Identify services you could share 

A full-service investment typically provides a range of operational and supporting services that do not differentiate banks from their competitors – in fact differentiation here is likely to be unhelpful to customers who prefer standard workflows. The same capabilities are replicated at each major institution, with each carrying out essentially identical processes, often with the same software and tools. It makes sense to join forces with other companies in the same business and share those services and capabilities, as a number of firms already do in respect of retail banking operations (see the iPSL joint venture involving Barclays, LBG and HSBC). 

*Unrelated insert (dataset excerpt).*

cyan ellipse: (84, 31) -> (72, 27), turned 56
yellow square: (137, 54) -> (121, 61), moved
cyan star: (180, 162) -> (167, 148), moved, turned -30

Don’t dismiss the idea of working with competitors 

If done correctly, even business-critical processes can be shared with competitors. Critical infrastructure is frequently delivered this way in other industries where competition is no less fierce: mobile telephone companies share masts, and airlines share logistical services.

Within the finance sector itself, there are already successful examples of competing organizations sharing infrastructure, for example in settlement services: CLS has operated successfully since 2002. The same model can deliver standardized operational processes to the market across a number of process areas, removing excess capacity and benefiting the industry as a whole.  

Recognize that many conditions for success are already fulfilled  

We aren’t claiming infrastructure sharing will be easy. Banks will need to collaborate intensively, and confront stakeholder resistance. That will depend on a purposeful approach and strong top-level sponsorship. 

However, many of the conditions are favorable. Current market conditions clearly provide the necessary ‘burning platform.’ Investment banks have a strong record of collaborating on initiatives that are important to the whole industry: a case in point is the development and expansion of clearing services for over-the-counter (OTC) derivatives markets over recent years. 

The financial services industry stands to gain substantial benefits from pooling operational services. Banks can increase ROE while focusing on competing with each other in areas where differentiation is possible and desirable.